1. MedTech, digital diagnostic and health IT companies should seek guidance from experienced counsel as early on in the process as possible as laws and regulations are numerous and complicated. Various panel members noted that one of the biggest mistakes that companies in the evolving medtech, digital diagnostics and health IT spaces make is failure to consider the numerous, complicated laws and regulations that may apply to their technologies.  Therefore, they highly recommended obtaining experienced lawyers early in the company lifecycle to avoid potential missteps.  For example, determining whether certain medical software will be regulated as a medical device by the FDA is very fact intensive and requires input from an experienced regulatory specialist as there are dire consequences for making the wrong determination.  In addition, it is important to note that these laws and regulations are constantly evolving, therefore, something that may be permissible today may not be permissible in the future.  Experienced counsel can keep you up-to-date on pending developments that might affect your company.
2. In many areas, the law has not kept pace with the speed of technological innovations; therefore, a great deal of gray space remains.

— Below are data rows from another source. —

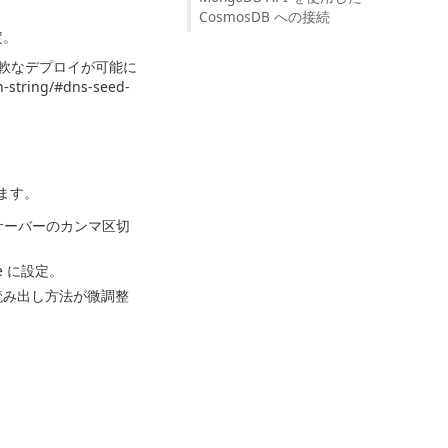
CosmosDB への接続
定。
柔軟なデプロイが可能に
string/#dns-seed-
ます。
サーバーのカンマ区切
 に設定。
読み出し方法が微調整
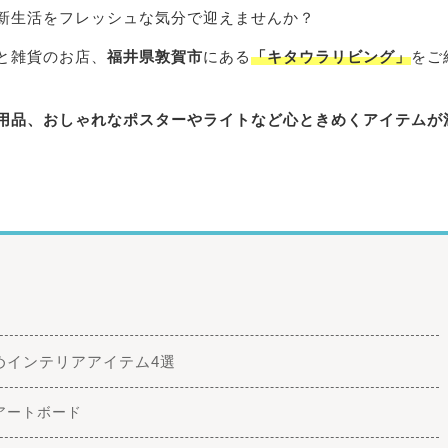
新生活をフレッシュな気分で迎えませんか？
と雑貨のお店、
福井県敦賀市
にある
「キタウラリビング」
をご
用品、おしゃれなポスターやライトなど心ときめくアイテムが
めインテリアアイテム4選
アートボード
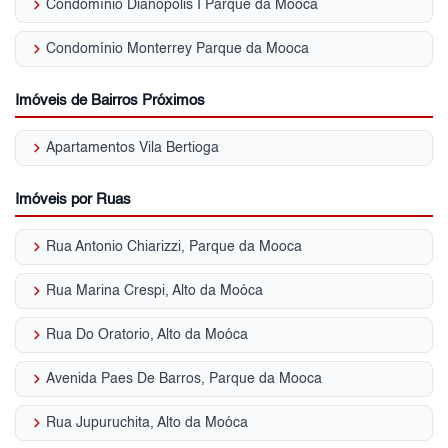
keyboard_arrow_right
Condomínio Dianopolis I Parque da Mooca
keyboard_arrow_right
Condomínio Monterrey Parque da Mooca
Imóveis de Bairros Próximos
keyboard_arrow_right
Apartamentos Vila Bertioga
Imóveis por Ruas
keyboard_arrow_right
Rua Antonio Chiarizzi, Parque da Mooca
keyboard_arrow_right
Rua Marina Crespi, Alto da Moóca
keyboard_arrow_right
Rua Do Oratorio, Alto da Moóca
keyboard_arrow_right
Avenida Paes De Barros, Parque da Mooca
keyboard_arrow_right
Rua Jupuruchita, Alto da Moóca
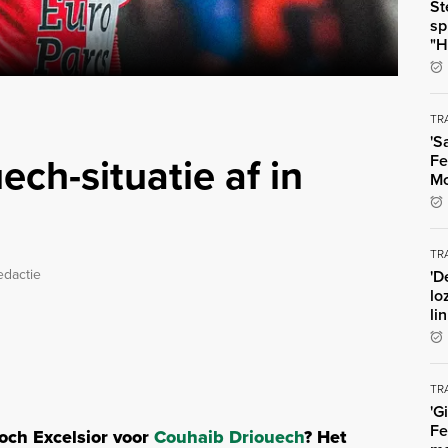
St
sp
"H
TR
'S
ch-situatie af in
Fe
Mo
TR
edactie
'D
lo
li
TR
'G
Fe
toch Excelsior voor
Couhaib Driouech
? Het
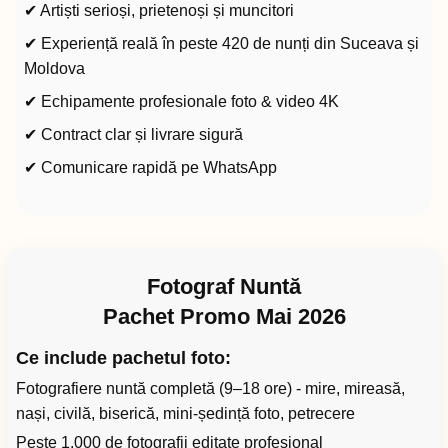
✔ Artiști serioși, prietenoși și muncitori
✔ Experiență reală în peste 420 de nunți din Suceava și
Moldova
✔ Echipamente profesionale foto & video 4K
✔ Contract clar și livrare sigură
✔ Comunicare rapidă pe WhatsApp
Fotograf Nuntă
Pachet Promo Mai 2026
Ce include pachetul foto:
Fotografiere nuntă completă (9–18 ore) - mire, mireasă,
nași, civilă, biserică, mini-ședință foto, petrecere
Peste 1.000 de fotografii editate profesional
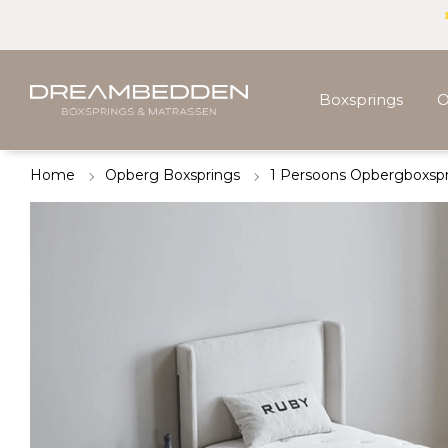
Boxsprings
O
Home
Opberg Boxsprings
1 Persoons Opbergboxsp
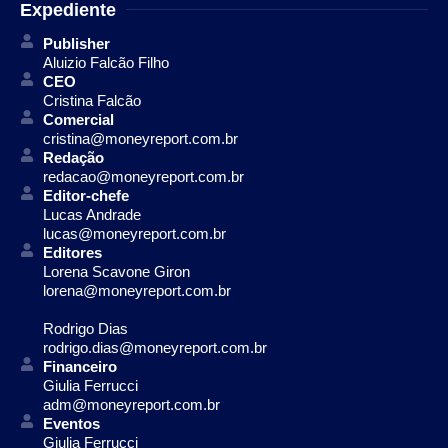
Expediente
Publisher
Aluizio Falcão Filho
CEO
Cristina Falcão
Comercial
cristina@moneyreport.com.br
Redação
redacao@moneyreport.com.br
Editor-chefe
Lucas Andrade
lucas@moneyreport.com.br
Editores
Lorena Scavone Giron
lorena@moneyreport.com.br
Rodrigo Dias
rodrigo.dias@moneyreport.com.br
Financeiro
Giulia Ferrucci
adm@moneyreport.com.br
Eventos
Giulia Ferrucci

Panelists noted that legal issues facing companies in rapidly-evolving sectors may not have a clear answer as the law has not kept pace with the speed of technological innovations.  For example, in patent law, folks have had to consider whether a computer should be deemed the investor of the output from certain AI processes.
3. In order for new technologies in areas such as medtech, healthcare IT and digital diagnostics to become successful on a large scale, there is a need to balance the innovative mindset with the entrenched mindset and there must be an openness to collaboration both internally and externally. Many panelists cautioned that in order for new innovations in medtech, digital diagnostics and healthcare IT to be accepted by the current healthcare system, it will require a great deal of cooperation between the innovators and the entrenched players.  Therefore, panelists advised that companies developing new technologies in these areas should seek to involve more entrenched players into their decision-making and development process as early as possible, and to seek returns on a smaller scale before seeking returns on a larger scale in order to build credibility. 

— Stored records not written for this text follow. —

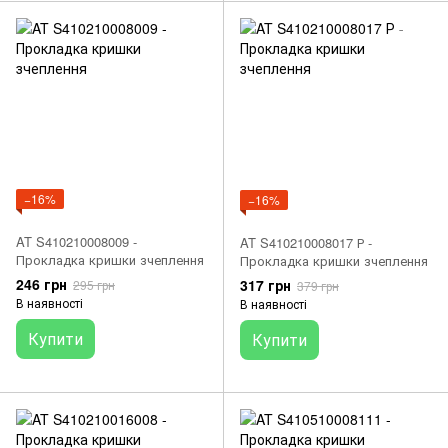
−16%
−16%
AT S410210008009 -
AT S410210008017 Р -
Прокладка кришки зчеплення
Прокладка кришки зчеплення
246 грн
317 грн
295 грн
379 грн
В наявності
В наявності
Купити
Купити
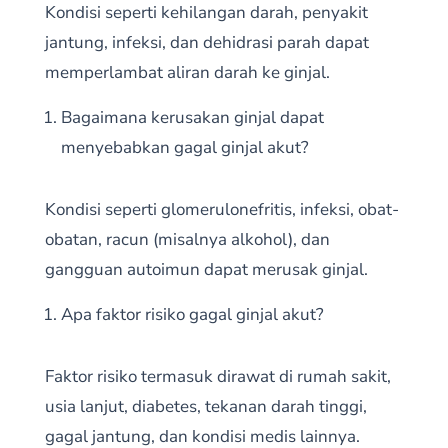
Kondisi seperti kehilangan darah, penyakit
jantung, infeksi, dan dehidrasi parah dapat
memperlambat aliran darah ke ginjal.
Bagaimana kerusakan ginjal dapat
menyebabkan gagal ginjal akut?
Kondisi seperti glomerulonefritis, infeksi, obat-
obatan, racun (misalnya alkohol), dan
gangguan autoimun dapat merusak ginjal.
Apa faktor risiko gagal ginjal akut?
Faktor risiko termasuk dirawat di rumah sakit,
usia lanjut, diabetes, tekanan darah tinggi,
gagal jantung, dan kondisi medis lainnya.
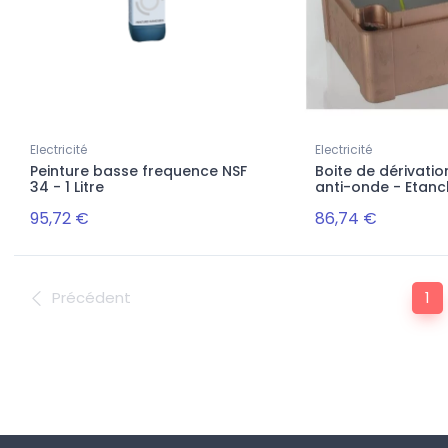
Electricité
Electricité
Peinture basse frequence NSF
Boite de dérivati
34 - 1 Litre
anti-onde - Etanch
95,72 €
86,74 €
Précédent
1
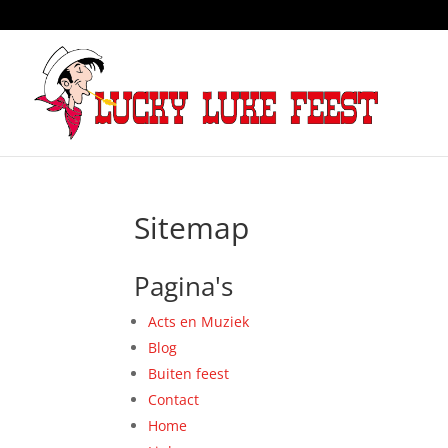
Sitemap
Pagina's
Acts en Muziek
Blog
Buiten feest
Contact
Home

4. AI has a great deal of promise in drug development, but questions remain regarding (i) how to obtain a sufficient amount of data for useful predictions, and (ii) the quality of the data that is used to arrive at predictions. Panelists noted that AI can be used throughout the drug development lifecycle, from assisting with target selection to helping predict the patient population that is most likely to respond to a product candidate.  However, a panelist cautioned that the hype associated with AI should be toned down, as AI has yet to provide many of the promised benefits.  Furthermore, there are many differing positions regarding the type of quality of data needed for AI to be truly useful in the drug development process.